My best friend from kindergarten has changed significantly from then til now. Our friendship has undergone changes as we grow and develop as different individuals at different schools. Although I would call her one of my oldest friends, I believe it is best to treat our friendship as though it was something new — an ever-changing relationship between two people who are each undergoing constant change.
You are not defined by the people you associate with.
They say you’re the average of the top five friends you have, but I believe you still exist separately and contain unique qualities that differ from those of your friends. Of course, they may share similar values to you.. but what they do or say does not define you.
At the end of the day, the self is an illusion.
There’s been speculation over whether the cells in your body regenerate over the course of 7 to 15 years. This means that the body you’re in now may only share a few cells in common with the body you inhabited years ago.
So if your physical self is not constant, then is your personality constant?
I went from being an introvert to an extrovert over the course of my college career.
My confidence level varied depending on the context I was in.
And Buddhism touts the theory of no-self (anatman), the gist of which is that there is ultimately no permanent, unchanging self.
So how do you “be yourself” when your self does not exist?
I believe that the core of who you are has to do with your value system. As mentioned in therapy and in writings related to psychology, we often strive to live a life that is aligned with our values.
The values you prioritize may shift throughout time.
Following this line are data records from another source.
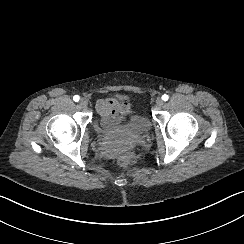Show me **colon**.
Returning <instances> with one entry per match:
<instances>
[{
  "label": "colon",
  "instance_id": "1",
  "mask_svg": "<svg viewBox=\"0 0 244 244\" xmlns=\"http://www.w3.org/2000/svg\"><path fill=\"white\" fill-rule=\"evenodd\" d=\"M117 163L120 166H128L131 163V158L128 155H120L117 158Z\"/></svg>",
  "mask_w": 244,
  "mask_h": 244
}]
</instances>
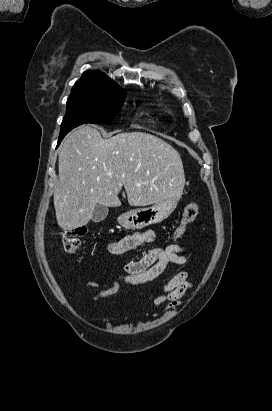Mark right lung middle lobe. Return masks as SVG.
<instances>
[{
    "label": "right lung middle lobe",
    "mask_w": 272,
    "mask_h": 411,
    "mask_svg": "<svg viewBox=\"0 0 272 411\" xmlns=\"http://www.w3.org/2000/svg\"><path fill=\"white\" fill-rule=\"evenodd\" d=\"M126 93L121 89L106 88L71 94L67 100L60 135L64 137L73 128L84 123L111 122L122 107Z\"/></svg>",
    "instance_id": "obj_1"
}]
</instances>
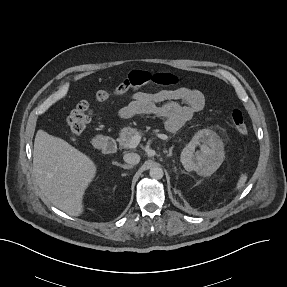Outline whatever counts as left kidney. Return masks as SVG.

But at the end of the day, ask yourself what you value most. Is it honesty? Loyalty? Reliability? Trustworthiness? Respect?
As Aristotle would suggest, you can choose to live your life according to the doctrines within virtue ethics. You can adopt healthier, more virtuous habits and build your character from there.
I’ve devoted myself to my writing as a way to synthesize all the information I’ve gathered throughout life — through books, conversations, media, TED talks, and more — and construct a better understanding of what it means to live a meaningful life.
This sort of deeper-level thinking whisks me away from the shallow surface-level worries that buzz in my brain and allows me to gain new insights into what it means to be human.
So regardless of what status you’re at in terms of identity development, just know that when people tell you to be yourself, that means that you ought to have the freedom to be genuine in your interactions with people. You can choose to be vulnerable around those you trust. You can choose to present yourself wholeheartedly and live your life according to your own truths. In a world governed by so many different faiths and doctrines, you can learn so much from others and seek wisdom through reflecting on your own experiences. I suppose in this regard, I advocate a lot of Emerson’s opinions within “Self-Reliance.” I think it’s on us to breathe meaning into our lives and grow from our pasts— it’s on us to stand up when we fall and reflect on the times we’ve had to better prepare ourselves for what’s to come.
So maybe at the end of the day, the main message isn’t just to “be yourself.”
It isn’t to “find yourself” when you are lost.
Instead, create yourself. You are the author of your own story. Live according to your values, and live fully rather than cautiously or halfheartedly.
We’ve only got one shot, so we might as well make it count.